Quote every line of the data below as it stands, omitting pictures.

- RAW DATA
◆ ◆ ◆ ◆ ◆

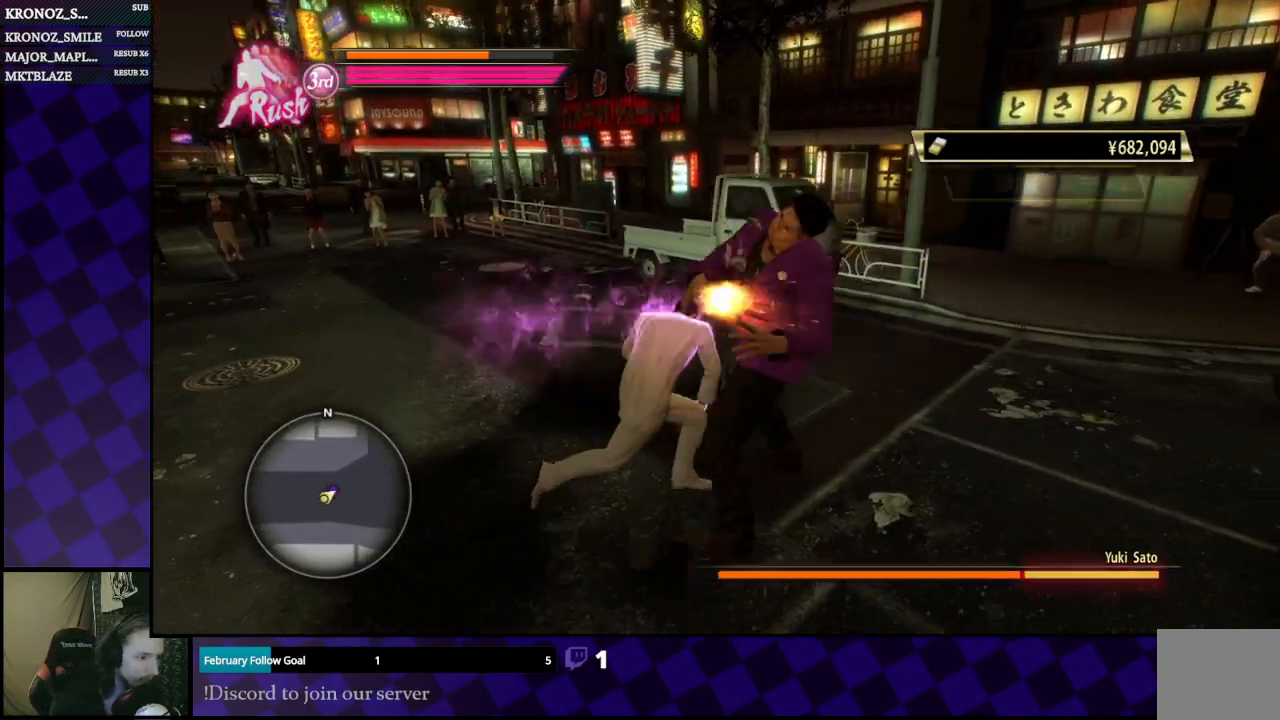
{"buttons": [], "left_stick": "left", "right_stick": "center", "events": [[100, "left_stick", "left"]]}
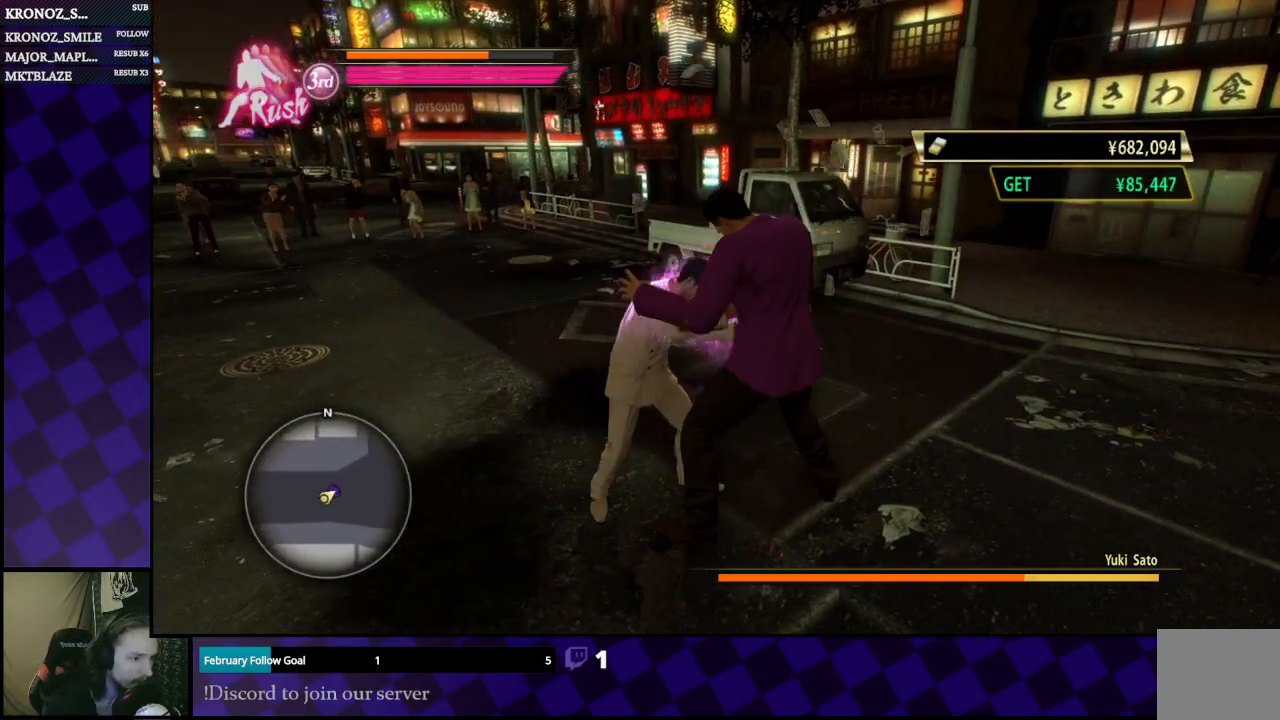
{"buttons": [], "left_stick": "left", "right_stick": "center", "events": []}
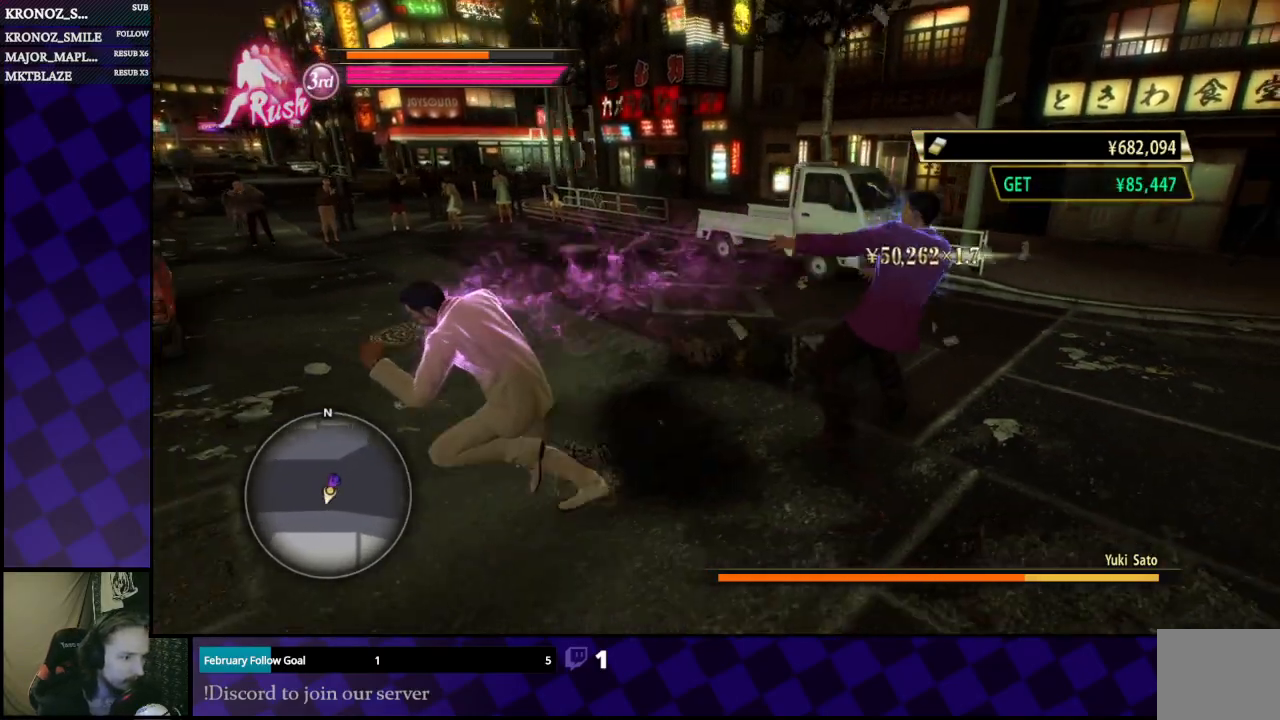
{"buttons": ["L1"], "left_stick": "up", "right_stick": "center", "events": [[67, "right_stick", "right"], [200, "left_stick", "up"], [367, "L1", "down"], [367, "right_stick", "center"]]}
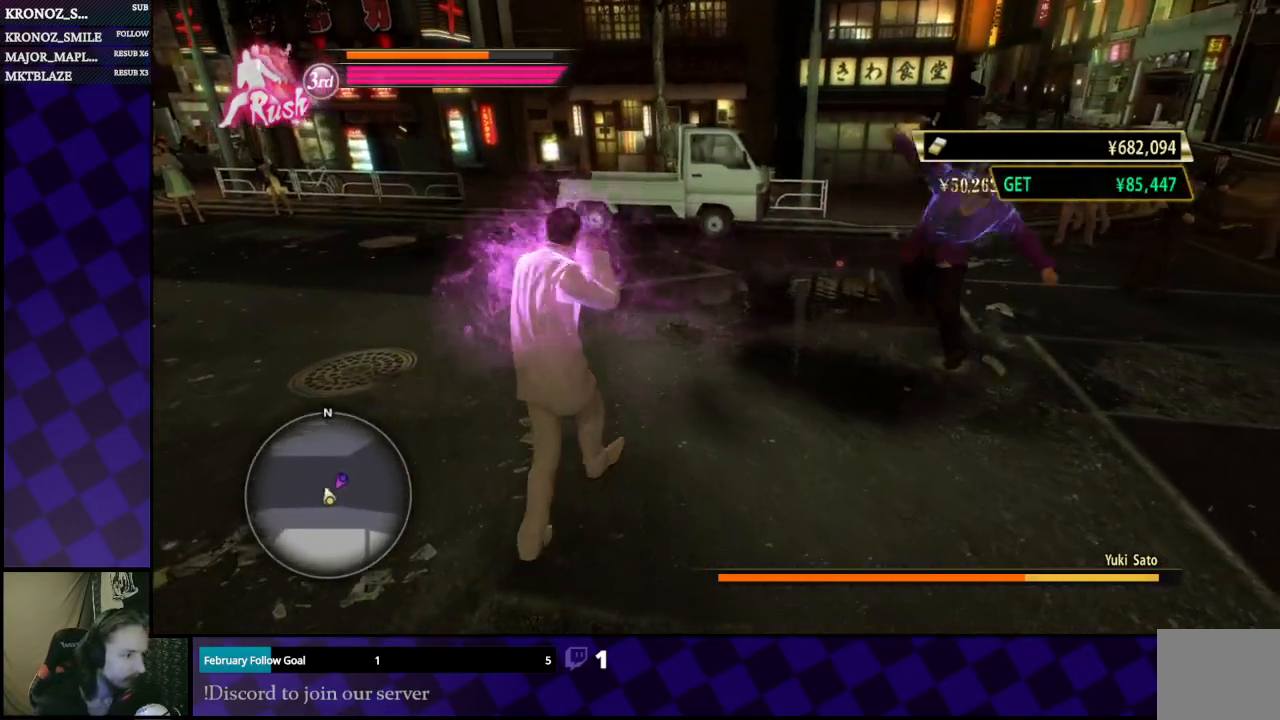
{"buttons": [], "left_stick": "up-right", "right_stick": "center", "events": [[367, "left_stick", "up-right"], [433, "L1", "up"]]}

◆ ◆ ◆ ◆ ◆

- EXERCISE RESULT
{"buttons": [], "left_stick": "left", "right_stick": "center", "events": [[100, "left_stick", "left"]]}
{"buttons": [], "left_stick": "left", "right_stick": "center", "events": []}
{"buttons": ["L1"], "left_stick": "up", "right_stick": "center", "events": [[67, "right_stick", "right"], [200, "left_stick", "up"], [367, "L1", "down"], [367, "right_stick", "center"]]}
{"buttons": [], "left_stick": "up-right", "right_stick": "center", "events": [[367, "left_stick", "up-right"], [433, "L1", "up"]]}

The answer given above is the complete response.